Allegro
Requiem
Volume 111, No. 3March, 2011
Helena Mary Kaprielian
Helena Mary Kaprielian, 83, a pianist and organist and a Local 802 member since 1951, died last year, on July 30, 2010.
Ms. Kaprielian graduated from Fresno (Calif.) State University with a bachelor’s degree in music and went on to two years of graduate piano studies at Juilliard. In 1976, she earned a master’s degree in divinity from the Pacific School of Religion in Berkeley.
Early in her career, Ms. Kaprielian responded to an advertisement in which the Manhattan Savings Bank on Madison Avenue in New York City was seeking a pianist to entertain customers in the lobby of the bank for two weeks during the holiday season. Her music attracted new customers and as a result, she continued as the bank’s pianist for 13 years. She was also the pianist with various ensembles that performed at the Town Hall and the Carnegie Recital Hall. Additionally, Ms. Kaprielian was a soloist and accompanist for a Columbia Artists Male Quartet for five concert seasons, touring the U.S., Puerto Rico, and Canada.

RECORD EXTRACTS:
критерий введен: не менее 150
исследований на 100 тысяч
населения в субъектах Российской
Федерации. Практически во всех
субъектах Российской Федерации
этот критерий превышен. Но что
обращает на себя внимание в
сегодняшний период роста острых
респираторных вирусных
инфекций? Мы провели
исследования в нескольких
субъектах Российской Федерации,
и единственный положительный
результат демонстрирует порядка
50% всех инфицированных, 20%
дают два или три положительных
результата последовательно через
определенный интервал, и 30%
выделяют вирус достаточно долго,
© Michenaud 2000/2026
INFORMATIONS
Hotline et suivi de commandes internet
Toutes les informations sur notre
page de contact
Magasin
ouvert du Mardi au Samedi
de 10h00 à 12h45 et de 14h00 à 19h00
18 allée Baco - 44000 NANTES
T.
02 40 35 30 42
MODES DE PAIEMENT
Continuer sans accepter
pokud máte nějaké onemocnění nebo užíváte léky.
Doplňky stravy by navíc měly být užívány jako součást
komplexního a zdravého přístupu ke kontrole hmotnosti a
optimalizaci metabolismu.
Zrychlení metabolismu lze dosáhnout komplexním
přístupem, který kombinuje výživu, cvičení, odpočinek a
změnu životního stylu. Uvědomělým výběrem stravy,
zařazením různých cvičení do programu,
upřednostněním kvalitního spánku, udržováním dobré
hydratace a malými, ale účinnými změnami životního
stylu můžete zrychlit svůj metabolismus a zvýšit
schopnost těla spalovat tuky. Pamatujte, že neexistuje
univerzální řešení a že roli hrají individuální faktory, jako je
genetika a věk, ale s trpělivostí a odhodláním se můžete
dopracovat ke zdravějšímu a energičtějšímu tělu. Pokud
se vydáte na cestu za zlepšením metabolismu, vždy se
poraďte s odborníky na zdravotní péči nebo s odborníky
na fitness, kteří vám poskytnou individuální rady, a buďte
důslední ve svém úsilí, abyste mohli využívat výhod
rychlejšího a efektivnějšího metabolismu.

EXERCISES TO COMPLETE:
1. Repeat word for word the part of the Kaprielian obituary that begins at the words "Ms. Kaprielian graduated" and stops after the words "Rico, and Canada.".
2. According to the Kaprielian obituary, for how many years did she stay on as the pianist at the Manhattan Savings Bank?
3. Put this sentence from the Kaprielian obituary into Spanish: "She was also the pianist with various ensembles that performed at the Town Hall and the Carnegie Recital Hall."

ANSWERS PER TASK:
1.
Ms. Kaprielian graduated from Fresno (Calif.) State University with a bachelor’s degree in music and went on to two years of graduate piano studies at Juilliard. In 1976, she earned a master’s degree in divinity from the Pacific School of Religion in Berkeley.
Early in her career, Ms. Kaprielian responded to an advertisement in which the Manhattan Savings Bank on Madison Avenue in New York City was seeking a pianist to entertain customers in the lobby of the bank for two weeks during the holiday season. Her music attracted new customers and as a result, she continued as the bank’s pianist for 13 years. She was also the pianist with various ensembles that performed at the Town Hall and the Carnegie Recital Hall. Additionally, Ms. Kaprielian was a soloist and accompanist for a Columbia Artists Male Quartet for five concert seasons, touring the U.S., Puerto Rico, and Canada.

2. 13 years.

3. También fue la pianista de varios conjuntos que actuaron en el Town Hall y en el Carnegie Recital Hall.